Oleh : Abu Muhammad
Di sebuah negeri antah berantah..
Seorang anak manusia melanjutkan pendidikan di sebuah kota, sebut saja kota
M. Di kota tersebut ia belajar di sebuah
perguruan tinggi. Ia juga diajak masuk
bergabung di sebuah lemabaga dakwah di kampusnya. Bak gayung bersambut, dengan senang hati ia
bergabung.
Waktu terus berlalu dan ia pun tahu dan sadar setelah aktif mengikuti
kajian-kajian islam, bahwa kini ia telah mendapatkan hidayah dari Allah untuk
mengenal manhaj (jalan) yang benar dalam berislam, yakni berislam sesuai
tuntunan rasulullah shallallaahu ‘alaihi
wa sallam serta berdasarkan pemahaman para salafusshalih. Ia telah
berbahagia dengan kehidupannya bersama kawan-kawannya sesama aktifis di kota M
tersebut.

**Ketentuan Soal**
Periksa apakah tiap pernyataan berikut sesuai dengan teks bacaan di atas, lalu jawab ya atau tidak beserta kutipan persis dari teks yang menentukannya. (a) Anak itu belajar di sebuah perguruan tinggi di kota M. (b) Anak itu menolak ajakan untuk bergabung dengan lembaga dakwah di kampusnya. (c) Anak itu merasa tidak bahagia hidup bersama kawan-kawannya di kota M.

**Catatan Data**
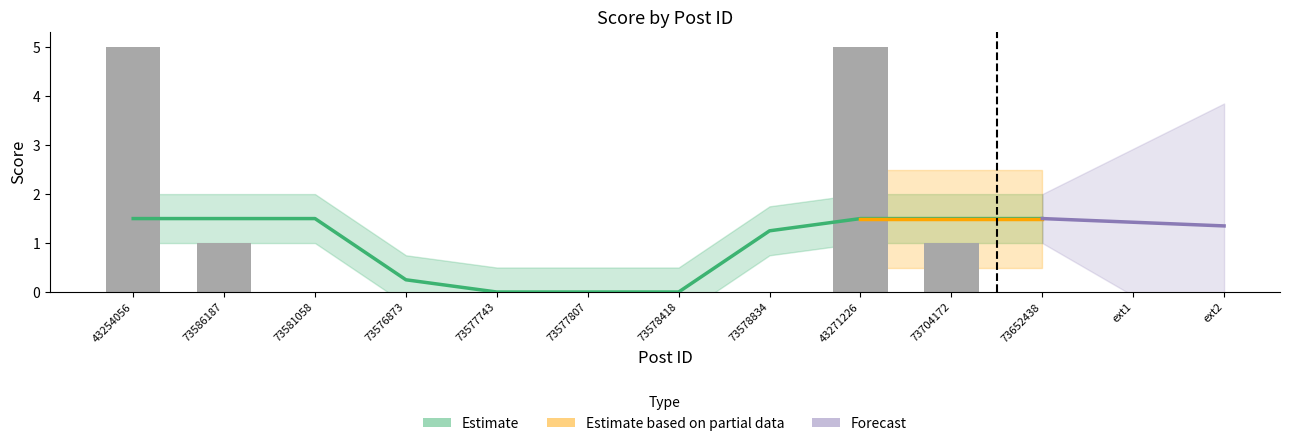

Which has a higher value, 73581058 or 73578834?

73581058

==

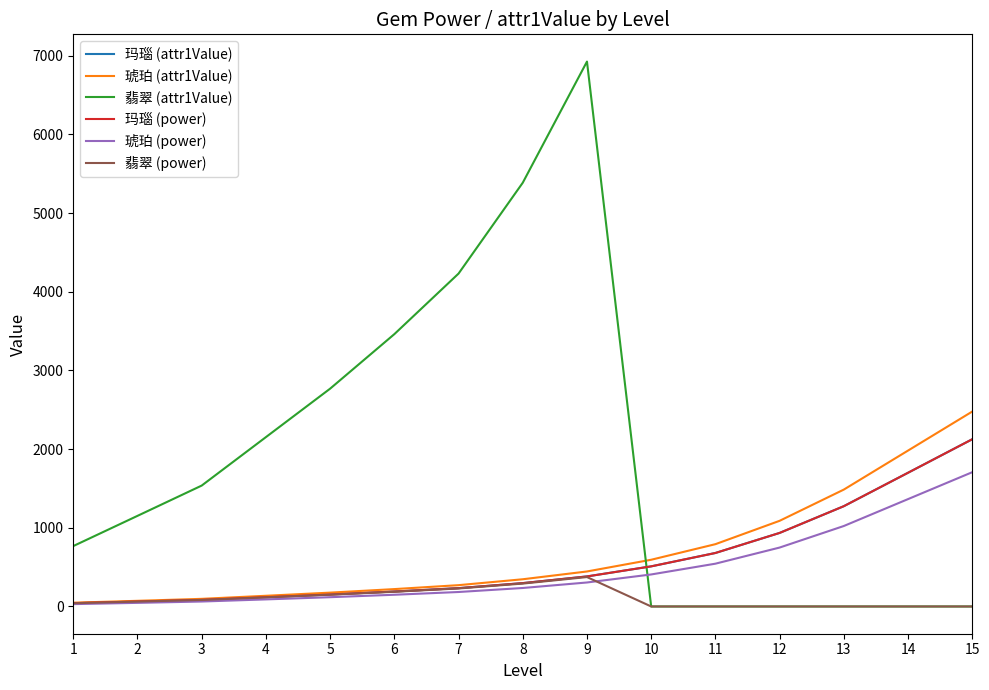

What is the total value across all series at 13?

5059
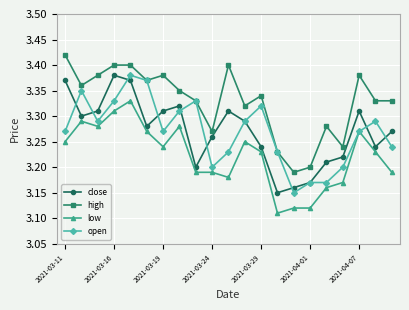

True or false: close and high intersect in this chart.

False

--

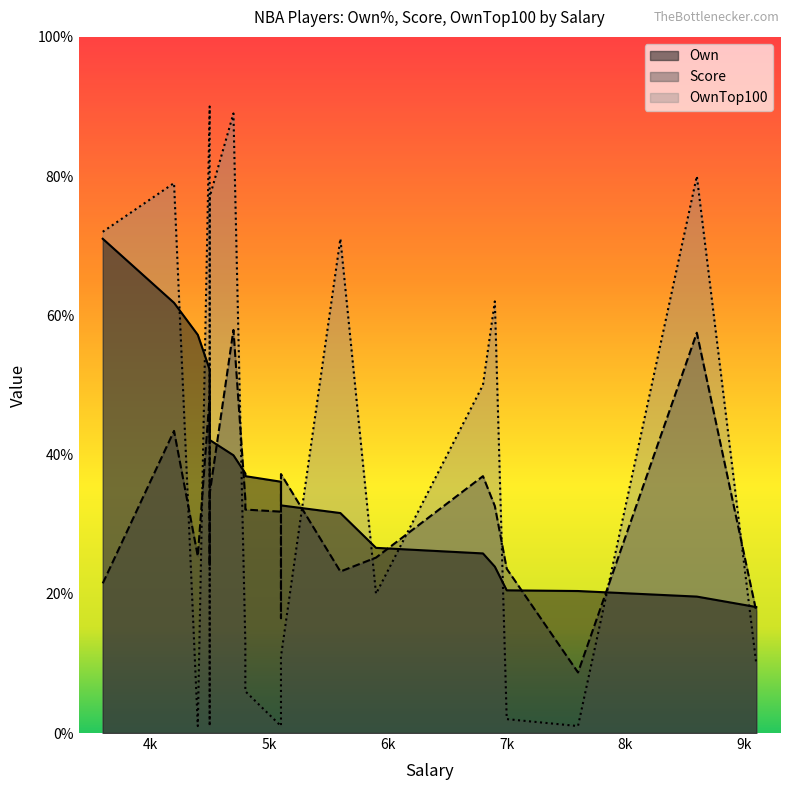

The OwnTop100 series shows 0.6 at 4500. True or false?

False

**Jawaban Berikut**
(a) Ya: "Di kota tersebut ia belajar di sebuah perguruan tinggi."
(b) Tidak: "dengan senang hati ia bergabung."
(c) Tidak: "Ia telah berbahagia dengan kehidupannya bersama kawan-kawannya sesama aktifis di kota M tersebut."